--- Study material ---
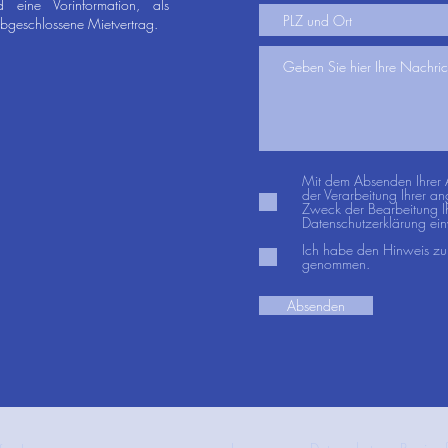
d eine Vorinformation, als
 abgeschlossene Mietvertrag.
Mit dem Absenden Ihrer A
der Verarbeitung Ihrer 
Zweck der Bearbeitung Ihr
Datenschutzerklärung ei
Ich habe den Hinweis zur
genommen.
Absenden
---
_Assignment_: Your copy should match the records word for word, with the pictures removed.

_Answer section_:
d eine Vorinformation, als
 abgeschlossene Mietvertrag.
Mit dem Absenden Ihrer A
der Verarbeitung Ihrer 
Zweck der Bearbeitung Ihr
Datenschutzerklärung ei
Ich habe den Hinweis zur
genommen.
Absenden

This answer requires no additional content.